> _MATERIALS PROVIDED_
○ ○ ○ ○
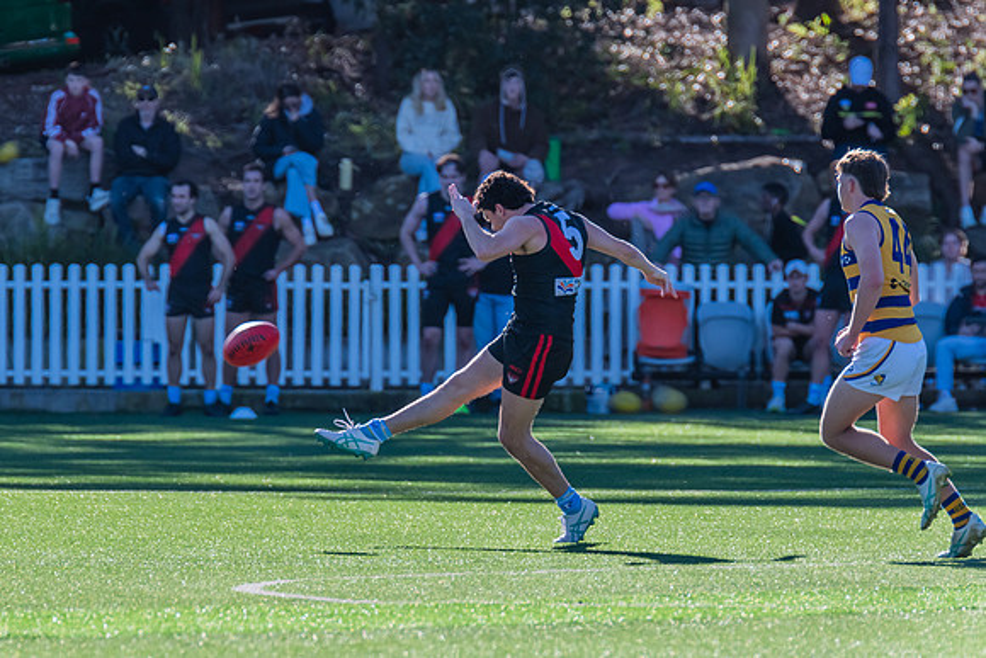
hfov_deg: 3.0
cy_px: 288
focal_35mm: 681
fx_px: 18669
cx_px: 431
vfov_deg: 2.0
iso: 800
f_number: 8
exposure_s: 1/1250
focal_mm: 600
○ ○ ○ ○
> _ASSIGNMENT_
Go through the entries and retype them exactly, except for the images.

> _SOLVED EXERCISE_
hfov_deg: 3.0
cy_px: 288
focal_35mm: 681
fx_px: 18669
cx_px: 431
vfov_deg: 2.0
iso: 800
f_number: 8
exposure_s: 1/1250
focal_mm: 600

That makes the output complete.